> _Work item A_
Write out the passage on the origin of the word "jazz" below, reproducing it in full without any alteration.

> _Excerpt_
::::::::
Origin(?) of the word "JAZZ"

Songwriter, musician, Clarence Williams says that he was the first to use the word "jazz" in a song. Williams said, "On both Brown Skin, Who You For? and Mama's Baby Boy, I used the words, jazz song, on the sheet music. I don't exactly remember where the words came from, but I remember I heard a woman say it to me when we were playin' some music. `Oh, jazz me, baby,' she said."

 

Early jazz men said "to jazz" meant to fornicate, or as they put it "jazzing meant effing." (fucking) A "jazzbow" or "jazzbo" was a lover of the ladies. According to some sources, the word Jazz was also underworld jargon found in Chaucer and Shakespeare. Jazz had many names: jabo, jaba, jazpation, jazynco, jazorient, jazanola. Also jazanata, jazarella, jazanjaz, jazology, jazette, jazitis and jazioso.

 

According to Arnold Loyacano, the word jazz had different origins. Loyacano was in Tom Brown's band, which in 1915, was the first white band to ever go to Chicago and play jazz. They were playing in a hotel which previously had a string quartet for entertainment. Brown's band had been used to playing on the back of a wagon, which meant that they had to play loud and were really incapable of playing soft. The crowd's reaction was to hold their ears and yell, "Too loud!" Loyacano says that was when people started calling his music "jazz." "The way Northern people figured it out, our music was loud, clangy, boisterous, like you'd say, ~Where did you get that jazzy suit?" meaning loud or fancy. Some people called it "jass." Later when the name struck, it was spelled with a "z," "jazz."
::::::::
> _Data in this exercise_
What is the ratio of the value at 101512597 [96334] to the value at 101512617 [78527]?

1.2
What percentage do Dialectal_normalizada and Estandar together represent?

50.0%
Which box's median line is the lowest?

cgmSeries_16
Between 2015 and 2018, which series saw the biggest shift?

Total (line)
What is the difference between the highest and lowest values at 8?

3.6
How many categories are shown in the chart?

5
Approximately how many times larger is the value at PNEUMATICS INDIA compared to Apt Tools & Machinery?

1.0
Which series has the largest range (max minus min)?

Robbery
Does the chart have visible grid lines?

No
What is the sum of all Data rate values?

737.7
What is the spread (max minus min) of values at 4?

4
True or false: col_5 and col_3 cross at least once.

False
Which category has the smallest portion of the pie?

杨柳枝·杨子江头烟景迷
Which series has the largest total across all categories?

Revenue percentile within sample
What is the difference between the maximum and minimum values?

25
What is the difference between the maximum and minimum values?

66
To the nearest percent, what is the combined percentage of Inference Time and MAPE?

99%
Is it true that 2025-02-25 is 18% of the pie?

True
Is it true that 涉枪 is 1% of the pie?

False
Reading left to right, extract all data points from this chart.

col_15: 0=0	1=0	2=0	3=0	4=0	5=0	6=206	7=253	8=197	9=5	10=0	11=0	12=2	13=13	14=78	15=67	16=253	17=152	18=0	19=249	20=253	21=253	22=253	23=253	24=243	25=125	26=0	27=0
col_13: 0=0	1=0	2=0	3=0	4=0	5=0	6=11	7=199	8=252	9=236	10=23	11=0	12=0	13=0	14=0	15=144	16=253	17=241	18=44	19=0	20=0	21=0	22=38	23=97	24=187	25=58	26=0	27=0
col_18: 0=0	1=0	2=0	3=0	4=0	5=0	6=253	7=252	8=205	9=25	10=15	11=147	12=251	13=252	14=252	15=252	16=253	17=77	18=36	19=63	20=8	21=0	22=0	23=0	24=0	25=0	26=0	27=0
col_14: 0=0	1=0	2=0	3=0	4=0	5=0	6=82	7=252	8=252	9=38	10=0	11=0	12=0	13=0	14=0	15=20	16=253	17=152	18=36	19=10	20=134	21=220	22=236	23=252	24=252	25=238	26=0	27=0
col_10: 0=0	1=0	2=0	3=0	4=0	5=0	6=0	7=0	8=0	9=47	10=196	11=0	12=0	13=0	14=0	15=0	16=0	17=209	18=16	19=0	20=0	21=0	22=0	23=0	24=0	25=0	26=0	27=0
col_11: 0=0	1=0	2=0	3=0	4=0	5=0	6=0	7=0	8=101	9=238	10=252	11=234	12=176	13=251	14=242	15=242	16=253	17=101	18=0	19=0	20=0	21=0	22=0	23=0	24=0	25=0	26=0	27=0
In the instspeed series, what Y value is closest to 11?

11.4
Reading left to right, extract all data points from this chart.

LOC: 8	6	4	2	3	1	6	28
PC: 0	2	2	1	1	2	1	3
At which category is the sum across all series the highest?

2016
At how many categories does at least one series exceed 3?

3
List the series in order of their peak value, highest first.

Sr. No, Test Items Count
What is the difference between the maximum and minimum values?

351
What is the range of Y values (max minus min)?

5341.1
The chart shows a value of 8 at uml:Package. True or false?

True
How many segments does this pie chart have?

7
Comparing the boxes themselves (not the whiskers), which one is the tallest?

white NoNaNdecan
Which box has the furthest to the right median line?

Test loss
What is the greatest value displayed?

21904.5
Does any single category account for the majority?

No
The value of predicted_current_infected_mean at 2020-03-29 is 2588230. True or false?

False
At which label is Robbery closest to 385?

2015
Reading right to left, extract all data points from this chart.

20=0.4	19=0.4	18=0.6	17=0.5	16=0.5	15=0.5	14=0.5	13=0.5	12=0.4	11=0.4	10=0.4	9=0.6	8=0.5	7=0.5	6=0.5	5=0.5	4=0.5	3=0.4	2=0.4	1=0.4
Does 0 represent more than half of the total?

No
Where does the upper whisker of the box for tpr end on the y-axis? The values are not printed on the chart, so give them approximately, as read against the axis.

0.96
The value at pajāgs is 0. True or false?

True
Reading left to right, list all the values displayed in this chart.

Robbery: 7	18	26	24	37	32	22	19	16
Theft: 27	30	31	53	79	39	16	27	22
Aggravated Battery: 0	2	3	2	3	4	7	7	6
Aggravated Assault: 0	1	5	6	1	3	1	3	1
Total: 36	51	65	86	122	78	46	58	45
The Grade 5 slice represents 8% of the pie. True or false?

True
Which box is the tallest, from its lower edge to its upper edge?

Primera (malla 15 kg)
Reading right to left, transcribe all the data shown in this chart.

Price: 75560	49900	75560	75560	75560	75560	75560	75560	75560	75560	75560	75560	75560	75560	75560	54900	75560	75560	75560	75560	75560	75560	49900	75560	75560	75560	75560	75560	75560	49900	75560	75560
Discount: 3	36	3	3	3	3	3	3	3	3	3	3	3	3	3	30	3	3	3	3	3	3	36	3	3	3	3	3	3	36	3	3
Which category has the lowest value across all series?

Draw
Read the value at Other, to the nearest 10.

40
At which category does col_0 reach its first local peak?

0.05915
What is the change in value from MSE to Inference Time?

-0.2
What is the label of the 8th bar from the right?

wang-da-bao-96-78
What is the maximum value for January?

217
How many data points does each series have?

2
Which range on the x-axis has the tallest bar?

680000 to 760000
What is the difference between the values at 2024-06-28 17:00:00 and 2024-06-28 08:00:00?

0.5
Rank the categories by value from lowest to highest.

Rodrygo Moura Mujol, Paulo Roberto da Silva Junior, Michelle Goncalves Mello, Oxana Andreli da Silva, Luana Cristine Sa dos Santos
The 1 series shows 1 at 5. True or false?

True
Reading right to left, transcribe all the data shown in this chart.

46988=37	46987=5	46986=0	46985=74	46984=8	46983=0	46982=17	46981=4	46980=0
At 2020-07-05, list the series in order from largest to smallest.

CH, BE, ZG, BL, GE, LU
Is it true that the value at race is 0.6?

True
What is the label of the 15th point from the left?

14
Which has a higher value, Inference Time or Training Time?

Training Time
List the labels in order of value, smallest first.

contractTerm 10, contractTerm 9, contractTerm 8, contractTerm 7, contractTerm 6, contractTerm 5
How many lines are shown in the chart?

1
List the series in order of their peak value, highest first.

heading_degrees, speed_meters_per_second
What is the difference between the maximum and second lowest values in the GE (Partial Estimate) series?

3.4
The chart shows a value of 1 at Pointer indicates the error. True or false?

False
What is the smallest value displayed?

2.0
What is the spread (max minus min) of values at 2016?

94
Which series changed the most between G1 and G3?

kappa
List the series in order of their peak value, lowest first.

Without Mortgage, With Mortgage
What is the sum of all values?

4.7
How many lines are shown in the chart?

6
::::::::
> _Work item B_
In the records above, begin at the line that has "680000 to 760000" and stop after the last line of the records. Reproduce only those lines, substituting "group" for every occurrence of "series" and leaving all else unchanged.

> _Expected output A_
Origin(?) of the word "JAZZ"

Songwriter, musician, Clarence Williams says that he was the first to use the word "jazz" in a song. Williams said, "On both Brown Skin, Who You For? and Mama's Baby Boy, I used the words, jazz song, on the sheet music. I don't exactly remember where the words came from, but I remember I heard a woman say it to me when we were playin' some music. `Oh, jazz me, baby,' she said."

 

Early jazz men said "to jazz" meant to fornicate, or as they put it "jazzing meant effing." (fucking) A "jazzbow" or "jazzbo" was a lover of the ladies. According to some sources, the word Jazz was also underworld jargon found in Chaucer and Shakespeare. Jazz had many names: jabo, jaba, jazpation, jazynco, jazorient, jazanola. Also jazanata, jazarella, jazanjaz, jazology, jazette, jazitis and jazioso.

 

According to Arnold Loyacano, the word jazz had different origins. Loyacano was in Tom Brown's band, which in 1915, was the first white band to ever go to Chicago and play jazz. They were playing in a hotel which previously had a string quartet for entertainment. Brown's band had been used to playing on the back of a wagon, which meant that they had to play loud and were really incapable of playing soft. The crowd's reaction was to hold their ears and yell, "Too loud!" Loyacano says that was when people started calling his music "jazz." "The way Northern people figured it out, our music was loud, clangy, boisterous, like you'd say, ~Where did you get that jazzy suit?" meaning loud or fancy. Some people called it "jass." Later when the name struck, it was spelled with a "z," "jazz."

> _Expected output B_
680000 to 760000
What is the difference between the values at 2024-06-28 17:00:00 and 2024-06-28 08:00:00?

0.5
Rank the categories by value from lowest to highest.

Rodrygo Moura Mujol, Paulo Roberto da Silva Junior, Michelle Goncalves Mello, Oxana Andreli da Silva, Luana Cristine Sa dos Santos
The 1 group shows 1 at 5. True or false?

True
Reading right to left, transcribe all the data shown in this chart.

46988=37	46987=5	46986=0	46985=74	46984=8	46983=0	46982=17	46981=4	46980=0
At 2020-07-05, list the group in order from largest to smallest.

CH, BE, ZG, BL, GE, LU
Is it true that the value at race is 0.6?

True
What is the label of the 15th point from the left?

14
Which has a higher value, Inference Time or Training Time?

Training Time
List the labels in order of value, smallest first.

contractTerm 10, contractTerm 9, contractTerm 8, contractTerm 7, contractTerm 6, contractTerm 5
How many lines are shown in the chart?

1
List the group in order of their peak value, highest first.

heading_degrees, speed_meters_per_second
What is the difference between the maximum and second lowest values in the GE (Partial Estimate) group?

3.4
The chart shows a value of 1 at Pointer indicates the error. True or false?

False
What is the smallest value displayed?

2.0
What is the spread (max minus min) of values at 2016?

94
Which group changed the most between G1 and G3?

kappa
List the group in order of their peak value, lowest first.

Without Mortgage, With Mortgage
What is the sum of all values?

4.7
How many lines are shown in the chart?

6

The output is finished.